Bank Street
Underwater Archaeology, Connecticut Office of State Archaeology
Bank Street
Changing New London Waterfront

In 1999, the Bank Street Shoreline Project was the first marine archaeological project coordinated by the Office of the State Archaeologist with the cooperation of recreational divers. Major waterfront development along Bank Street required that the City of New London prepare an "Archaeological Assessment and Documentation Survey" of the shoreline area. Under the direction of the State Archaeologist and private consultants, recreational divers volunteered to inspect the submerged portion of the project.

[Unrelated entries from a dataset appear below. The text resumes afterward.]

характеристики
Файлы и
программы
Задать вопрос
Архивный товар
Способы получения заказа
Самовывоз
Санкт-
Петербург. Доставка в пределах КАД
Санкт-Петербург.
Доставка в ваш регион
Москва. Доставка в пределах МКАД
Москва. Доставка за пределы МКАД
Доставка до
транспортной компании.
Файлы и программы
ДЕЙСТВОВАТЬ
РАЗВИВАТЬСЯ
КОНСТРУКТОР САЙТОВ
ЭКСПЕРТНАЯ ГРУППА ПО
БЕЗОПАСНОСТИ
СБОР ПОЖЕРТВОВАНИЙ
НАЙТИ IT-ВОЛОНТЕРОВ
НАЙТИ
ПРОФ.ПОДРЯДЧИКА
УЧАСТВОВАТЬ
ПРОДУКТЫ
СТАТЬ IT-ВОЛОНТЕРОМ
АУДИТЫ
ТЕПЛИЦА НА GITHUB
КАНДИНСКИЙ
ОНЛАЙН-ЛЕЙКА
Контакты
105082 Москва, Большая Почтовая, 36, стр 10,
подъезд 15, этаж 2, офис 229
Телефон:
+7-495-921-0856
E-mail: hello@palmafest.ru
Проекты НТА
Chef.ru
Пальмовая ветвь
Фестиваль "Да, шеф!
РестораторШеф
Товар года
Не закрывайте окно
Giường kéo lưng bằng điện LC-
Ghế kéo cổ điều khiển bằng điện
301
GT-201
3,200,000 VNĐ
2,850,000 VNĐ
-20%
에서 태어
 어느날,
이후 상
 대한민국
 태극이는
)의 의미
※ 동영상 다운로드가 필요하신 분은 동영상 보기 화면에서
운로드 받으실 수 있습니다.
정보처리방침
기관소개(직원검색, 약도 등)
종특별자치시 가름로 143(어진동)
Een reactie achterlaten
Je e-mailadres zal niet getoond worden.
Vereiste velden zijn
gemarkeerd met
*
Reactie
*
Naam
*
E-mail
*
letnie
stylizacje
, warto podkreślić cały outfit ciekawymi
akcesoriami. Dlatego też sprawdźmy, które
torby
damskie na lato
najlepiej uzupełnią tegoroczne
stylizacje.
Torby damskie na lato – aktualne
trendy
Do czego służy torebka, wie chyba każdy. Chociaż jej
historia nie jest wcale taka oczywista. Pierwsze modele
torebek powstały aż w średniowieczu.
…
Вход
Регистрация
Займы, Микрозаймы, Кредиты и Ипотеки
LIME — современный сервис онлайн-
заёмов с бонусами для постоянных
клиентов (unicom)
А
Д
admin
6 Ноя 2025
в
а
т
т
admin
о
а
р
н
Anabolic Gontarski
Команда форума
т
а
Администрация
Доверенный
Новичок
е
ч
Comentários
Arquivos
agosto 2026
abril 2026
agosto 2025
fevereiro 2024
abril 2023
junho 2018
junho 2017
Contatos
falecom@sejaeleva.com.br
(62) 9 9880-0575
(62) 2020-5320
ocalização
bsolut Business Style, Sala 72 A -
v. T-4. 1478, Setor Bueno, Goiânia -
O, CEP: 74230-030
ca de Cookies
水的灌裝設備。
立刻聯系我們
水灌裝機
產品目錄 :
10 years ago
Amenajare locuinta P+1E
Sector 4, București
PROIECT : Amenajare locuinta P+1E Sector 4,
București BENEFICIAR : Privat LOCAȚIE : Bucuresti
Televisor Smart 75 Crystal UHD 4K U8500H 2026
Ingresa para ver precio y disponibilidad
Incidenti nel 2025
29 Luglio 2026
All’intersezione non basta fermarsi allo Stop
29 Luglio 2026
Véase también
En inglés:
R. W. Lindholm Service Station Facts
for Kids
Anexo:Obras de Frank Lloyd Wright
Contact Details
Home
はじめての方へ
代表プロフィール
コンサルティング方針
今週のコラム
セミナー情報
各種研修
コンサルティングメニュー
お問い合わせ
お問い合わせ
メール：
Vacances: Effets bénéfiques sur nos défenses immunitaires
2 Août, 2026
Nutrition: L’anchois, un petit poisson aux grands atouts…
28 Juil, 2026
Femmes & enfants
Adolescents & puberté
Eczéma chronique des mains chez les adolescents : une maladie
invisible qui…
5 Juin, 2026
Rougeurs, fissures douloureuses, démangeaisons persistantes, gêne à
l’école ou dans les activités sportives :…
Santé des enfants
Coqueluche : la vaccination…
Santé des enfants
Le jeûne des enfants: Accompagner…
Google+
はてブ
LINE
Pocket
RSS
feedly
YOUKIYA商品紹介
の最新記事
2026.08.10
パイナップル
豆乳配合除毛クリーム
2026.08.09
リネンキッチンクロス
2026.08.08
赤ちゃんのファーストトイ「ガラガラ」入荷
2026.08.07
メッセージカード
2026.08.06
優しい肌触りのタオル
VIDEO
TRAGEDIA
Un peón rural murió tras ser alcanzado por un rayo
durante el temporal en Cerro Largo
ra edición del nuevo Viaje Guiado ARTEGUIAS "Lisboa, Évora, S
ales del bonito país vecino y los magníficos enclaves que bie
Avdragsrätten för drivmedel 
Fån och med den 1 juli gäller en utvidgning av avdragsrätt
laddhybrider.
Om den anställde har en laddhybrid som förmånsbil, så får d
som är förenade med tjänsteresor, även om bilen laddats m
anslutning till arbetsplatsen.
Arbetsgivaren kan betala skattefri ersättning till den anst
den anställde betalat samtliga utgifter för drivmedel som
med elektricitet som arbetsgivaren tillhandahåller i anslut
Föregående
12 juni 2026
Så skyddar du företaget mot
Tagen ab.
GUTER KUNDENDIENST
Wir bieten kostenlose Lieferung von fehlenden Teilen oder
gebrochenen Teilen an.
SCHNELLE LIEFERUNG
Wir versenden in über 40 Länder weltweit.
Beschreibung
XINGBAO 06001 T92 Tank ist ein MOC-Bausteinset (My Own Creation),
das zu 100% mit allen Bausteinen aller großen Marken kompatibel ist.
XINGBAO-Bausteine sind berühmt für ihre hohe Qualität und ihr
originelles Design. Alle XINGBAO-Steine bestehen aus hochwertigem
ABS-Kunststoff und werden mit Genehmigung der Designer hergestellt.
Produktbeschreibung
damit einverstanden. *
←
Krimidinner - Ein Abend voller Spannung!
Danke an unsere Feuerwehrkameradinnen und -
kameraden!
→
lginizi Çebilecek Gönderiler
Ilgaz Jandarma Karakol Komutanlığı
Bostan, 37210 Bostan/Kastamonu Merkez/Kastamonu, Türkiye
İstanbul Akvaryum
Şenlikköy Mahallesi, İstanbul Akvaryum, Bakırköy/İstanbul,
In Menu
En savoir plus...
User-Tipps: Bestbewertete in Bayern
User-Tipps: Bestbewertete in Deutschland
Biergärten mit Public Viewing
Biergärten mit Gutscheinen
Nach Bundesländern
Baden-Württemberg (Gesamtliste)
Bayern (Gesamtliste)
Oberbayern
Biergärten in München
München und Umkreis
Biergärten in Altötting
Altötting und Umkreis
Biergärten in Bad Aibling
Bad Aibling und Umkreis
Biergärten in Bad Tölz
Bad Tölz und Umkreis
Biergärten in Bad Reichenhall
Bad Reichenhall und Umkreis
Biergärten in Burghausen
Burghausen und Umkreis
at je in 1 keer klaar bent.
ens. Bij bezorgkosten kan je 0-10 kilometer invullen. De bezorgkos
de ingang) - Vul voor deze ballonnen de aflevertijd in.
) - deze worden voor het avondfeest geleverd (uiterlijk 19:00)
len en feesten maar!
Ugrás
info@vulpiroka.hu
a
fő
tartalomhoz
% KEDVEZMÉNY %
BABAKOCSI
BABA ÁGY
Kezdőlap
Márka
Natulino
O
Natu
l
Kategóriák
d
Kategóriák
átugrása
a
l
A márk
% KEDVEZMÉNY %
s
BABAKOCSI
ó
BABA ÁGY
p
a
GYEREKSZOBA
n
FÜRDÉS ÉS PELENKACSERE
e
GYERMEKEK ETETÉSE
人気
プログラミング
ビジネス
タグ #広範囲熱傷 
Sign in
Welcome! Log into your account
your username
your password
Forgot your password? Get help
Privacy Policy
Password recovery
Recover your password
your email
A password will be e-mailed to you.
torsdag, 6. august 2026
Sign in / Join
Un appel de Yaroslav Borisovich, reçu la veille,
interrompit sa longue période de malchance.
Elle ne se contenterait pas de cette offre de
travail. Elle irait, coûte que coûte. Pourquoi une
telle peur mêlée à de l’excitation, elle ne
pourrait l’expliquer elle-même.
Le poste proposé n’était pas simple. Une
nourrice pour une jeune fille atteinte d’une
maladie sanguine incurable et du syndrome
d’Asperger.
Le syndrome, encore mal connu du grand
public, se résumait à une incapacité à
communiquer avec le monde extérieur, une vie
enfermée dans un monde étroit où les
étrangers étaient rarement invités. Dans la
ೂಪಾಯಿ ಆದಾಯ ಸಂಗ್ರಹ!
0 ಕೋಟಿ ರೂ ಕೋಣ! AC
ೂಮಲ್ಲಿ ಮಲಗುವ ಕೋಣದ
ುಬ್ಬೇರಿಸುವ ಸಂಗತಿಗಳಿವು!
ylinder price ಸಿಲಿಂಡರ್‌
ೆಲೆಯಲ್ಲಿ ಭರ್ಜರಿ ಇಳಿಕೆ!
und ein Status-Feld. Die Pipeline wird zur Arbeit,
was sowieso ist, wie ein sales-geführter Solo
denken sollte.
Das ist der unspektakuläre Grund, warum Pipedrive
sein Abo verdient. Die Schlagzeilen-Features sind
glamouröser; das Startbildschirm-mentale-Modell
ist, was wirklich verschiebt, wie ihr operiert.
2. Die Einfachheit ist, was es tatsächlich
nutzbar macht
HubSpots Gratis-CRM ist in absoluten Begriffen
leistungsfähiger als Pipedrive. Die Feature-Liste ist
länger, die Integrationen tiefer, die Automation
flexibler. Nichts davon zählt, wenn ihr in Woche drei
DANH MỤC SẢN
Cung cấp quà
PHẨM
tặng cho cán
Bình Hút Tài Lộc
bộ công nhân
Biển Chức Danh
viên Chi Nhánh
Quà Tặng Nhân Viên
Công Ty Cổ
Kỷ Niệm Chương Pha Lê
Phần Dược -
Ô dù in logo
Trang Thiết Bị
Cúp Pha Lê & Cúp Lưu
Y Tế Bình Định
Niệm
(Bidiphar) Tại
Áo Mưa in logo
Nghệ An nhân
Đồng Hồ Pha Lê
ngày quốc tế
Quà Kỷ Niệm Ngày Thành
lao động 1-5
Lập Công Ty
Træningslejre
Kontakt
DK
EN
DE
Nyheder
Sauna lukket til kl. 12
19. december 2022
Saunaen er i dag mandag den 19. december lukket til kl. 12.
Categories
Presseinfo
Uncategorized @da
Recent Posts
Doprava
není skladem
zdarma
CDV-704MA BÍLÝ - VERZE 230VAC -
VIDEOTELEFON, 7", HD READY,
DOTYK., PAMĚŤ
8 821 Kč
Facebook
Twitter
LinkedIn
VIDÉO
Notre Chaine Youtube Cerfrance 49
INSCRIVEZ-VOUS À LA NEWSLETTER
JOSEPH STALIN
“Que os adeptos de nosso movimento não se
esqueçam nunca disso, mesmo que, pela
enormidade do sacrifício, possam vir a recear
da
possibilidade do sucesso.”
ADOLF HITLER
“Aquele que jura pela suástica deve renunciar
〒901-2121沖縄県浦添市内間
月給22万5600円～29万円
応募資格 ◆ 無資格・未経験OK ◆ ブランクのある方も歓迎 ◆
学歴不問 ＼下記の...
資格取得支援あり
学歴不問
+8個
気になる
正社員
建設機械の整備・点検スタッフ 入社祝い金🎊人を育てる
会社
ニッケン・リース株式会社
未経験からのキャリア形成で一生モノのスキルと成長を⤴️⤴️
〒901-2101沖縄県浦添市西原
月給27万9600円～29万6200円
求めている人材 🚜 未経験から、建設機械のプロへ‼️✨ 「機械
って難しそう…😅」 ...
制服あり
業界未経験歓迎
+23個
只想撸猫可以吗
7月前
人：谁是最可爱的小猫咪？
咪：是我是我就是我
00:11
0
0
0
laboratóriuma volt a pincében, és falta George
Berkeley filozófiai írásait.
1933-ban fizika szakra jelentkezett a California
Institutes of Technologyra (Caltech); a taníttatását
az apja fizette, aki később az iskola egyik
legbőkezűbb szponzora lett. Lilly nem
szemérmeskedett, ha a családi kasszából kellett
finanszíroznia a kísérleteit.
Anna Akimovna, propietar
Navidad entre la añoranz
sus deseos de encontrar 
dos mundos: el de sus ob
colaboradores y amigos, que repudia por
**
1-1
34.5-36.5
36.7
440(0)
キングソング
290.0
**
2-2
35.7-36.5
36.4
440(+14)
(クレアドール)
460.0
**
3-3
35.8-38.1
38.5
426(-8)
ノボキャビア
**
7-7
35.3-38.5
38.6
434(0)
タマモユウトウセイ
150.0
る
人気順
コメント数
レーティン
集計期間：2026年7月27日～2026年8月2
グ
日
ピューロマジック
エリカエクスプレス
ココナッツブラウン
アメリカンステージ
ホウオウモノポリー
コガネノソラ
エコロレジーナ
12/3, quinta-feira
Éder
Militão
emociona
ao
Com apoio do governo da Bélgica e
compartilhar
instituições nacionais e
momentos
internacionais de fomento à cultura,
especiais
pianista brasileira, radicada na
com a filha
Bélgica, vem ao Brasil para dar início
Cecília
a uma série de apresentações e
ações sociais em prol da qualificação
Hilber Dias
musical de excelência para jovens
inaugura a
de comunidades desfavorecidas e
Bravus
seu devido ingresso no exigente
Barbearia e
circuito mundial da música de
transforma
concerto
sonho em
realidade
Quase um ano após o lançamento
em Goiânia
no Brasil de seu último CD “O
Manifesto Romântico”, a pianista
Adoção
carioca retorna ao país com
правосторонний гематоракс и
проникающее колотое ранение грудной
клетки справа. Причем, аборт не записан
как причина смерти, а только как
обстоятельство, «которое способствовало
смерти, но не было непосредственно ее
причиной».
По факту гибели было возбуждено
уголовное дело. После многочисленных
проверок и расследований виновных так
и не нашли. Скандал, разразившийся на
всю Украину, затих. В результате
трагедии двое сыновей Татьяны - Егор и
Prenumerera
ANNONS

Map showing changes in harbor .

The Pequot Tribe had controlled the area, along with most of Connecticut's southern coast between the Thames and Pawcatuck Rivers, until their massacre at Mystic Fort in 1637. Shortly thereafter, European development of the Bank Street shoreline began and continues to the present. The hope of finding archaeological artifacts diminishes with the repeated dredging, filling, and building on an urban shoreline.

Excavated Rudder Assembly

Rudder assembly (right) and glass bottles (below) excavated from the Bank Street site.

Excavated Bottles

This was true for the Bank Street shoreline. No Native American and only a few European American underwater artifacts were found. The most significant of these was a six by twelve foot rudder section from a large vessel. A bronze pintle (hinge), the size of a small car engine, was attached to the rudder. Research indicated that the rudder was originally eight by sixteen feet and probably steered a mid 19th to early 20th century steamship, schooner, or whaler.

The success of this project was not measured in the number of finds. The partnership of the Office of the State Archaeologist and recreational divers set a precedent for mutual cooperation.